Olaylar Ve Görüşler

Yerel seçimlere giderken, ne yapmalı?

29 Ocak 2019 Salı

Doğru aday iki özelilğe sahip kişidir. Bir, seçimi kaznacak kişi olmalı; iki ve daha da önemlisi kazandıktan sonraki süreci kazanabilecek kişi olmalı. Yani liyakat ve ehliyet sahibi olmalı. Belediyeciliği bilen, bilgili, donanımlı ve model yaratabilecek özelliklere sahip olmalı aday olacak kişilerin...

Lafı dolandırmaya gerek yok. Bu yerel seçimler bir sonraki seçim için de belirleyici olacak. Yerel seçim mevcut tek adam rejiminin uzun süre devam edip etmeyeceği konusunda umut ya da umutsuzluğun işaret fişeği olacak. Başta CHP olmak üzere muhalefet bu seçimden galip olarak çıkarsa bundan sonrası için halkta gelecek için (demokratik özgürlükçü bir anayasa konusunda) bir umut belirir. Eğer mağlup olursa geçmiş ola...
Ama bunun için geçen seçimde yapıldığı gibi “...Biz tek adam rejimine geçit vermeyeceğiz...” deyip kendini, adamını kurtarmaya dönük bir çalışmanın ve çabanın içine girmemek lazım. Böyle yapanlar ülkeyi ve gerçek bir demokrasiyi değil kendini kurtarmayı düşünenlerdir. Kendi kişisel çıkarları için çaba gösterenlerdir. Bunu da demokrasi, barış, tek adama geçit vermeme ile ilgisi yok. Bu gibi laflarla kamufle ederler gerçek amaçlarını o kadar... Bunları yaşadık, gördük.
Dostlar birbirimizi hiç kandırmayalım, öyle deyip sonra böyle yapılarak tek adam rejimi durdurulamaz. O halde herkesin şapkasını önüne koyup düşünmesi gerekmez mi? Şimdi kişisel hırs ve beklentilerden sıyrılma vakti. Elbirliği ve gönül birliği ile doğru olanı yapıp sonuç alma vakti.

CHP nasıl davranmalı?
CHP bu yerel seçimlerde nasıl başarılı oluru konuşalım. Büyük laflar edip bir şey yapmayanları bir kenara bırakın, mütevazı olup taş üstüne taş koyanlara bakın.
Çok basit. Bunun için Amerika’yı yeniden keşfetmeye gerek yok. Basit üç adımı var bunun. Sonuç almak ve başarılı olmak isteniyorsa üç adım var yapılacak: Doğru aday, seçim rüzgârı ve sandık güvenliği.

- _Verilen Öğeler_
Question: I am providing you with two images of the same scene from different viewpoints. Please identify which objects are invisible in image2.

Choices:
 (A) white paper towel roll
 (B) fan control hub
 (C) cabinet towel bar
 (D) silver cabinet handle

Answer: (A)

---

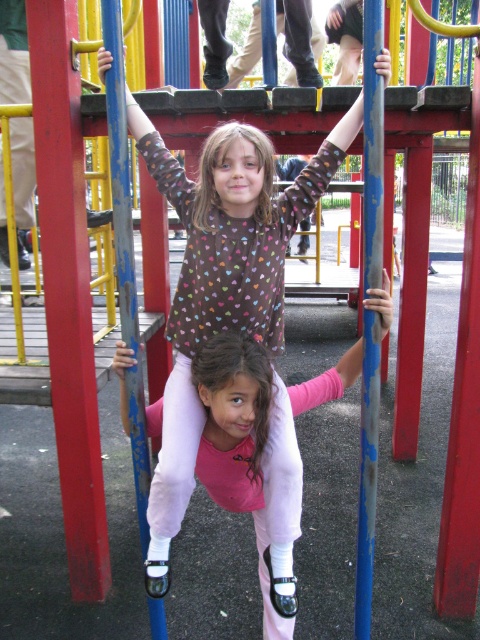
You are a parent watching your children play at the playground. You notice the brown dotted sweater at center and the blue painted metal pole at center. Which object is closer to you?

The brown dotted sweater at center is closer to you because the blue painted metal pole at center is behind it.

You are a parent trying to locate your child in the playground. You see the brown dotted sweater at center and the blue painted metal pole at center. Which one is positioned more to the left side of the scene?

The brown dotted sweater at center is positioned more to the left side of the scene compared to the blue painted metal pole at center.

---

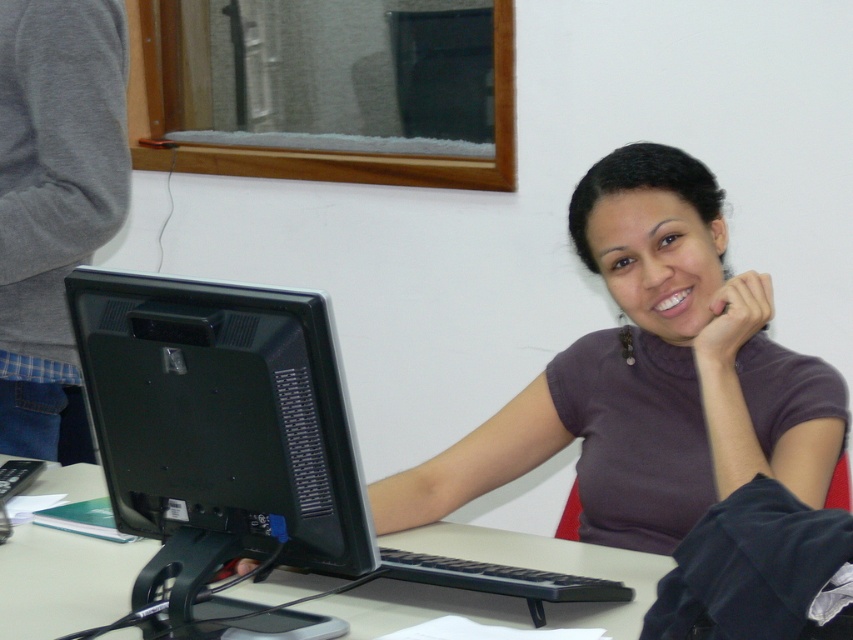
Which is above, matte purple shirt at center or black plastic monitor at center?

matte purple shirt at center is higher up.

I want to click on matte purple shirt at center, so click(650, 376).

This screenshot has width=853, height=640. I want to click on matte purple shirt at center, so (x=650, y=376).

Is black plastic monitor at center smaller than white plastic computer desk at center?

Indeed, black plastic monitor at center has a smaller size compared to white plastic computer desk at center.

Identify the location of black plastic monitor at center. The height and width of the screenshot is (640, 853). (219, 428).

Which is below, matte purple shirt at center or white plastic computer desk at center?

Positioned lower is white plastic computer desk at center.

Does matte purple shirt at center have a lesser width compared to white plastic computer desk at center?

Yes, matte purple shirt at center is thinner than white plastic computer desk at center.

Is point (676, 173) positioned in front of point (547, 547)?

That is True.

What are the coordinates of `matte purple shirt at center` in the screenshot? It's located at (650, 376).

- _Görev Tanımı_
Yerel seçimler üzerine yazılan metne göre, sonuç almak ve başarılı olmak için atılması gereken üç adım hangileridir?

- _Alıştırma Çözümü_
Doğru aday, seçim rüzgârı ve sandık güvenliği.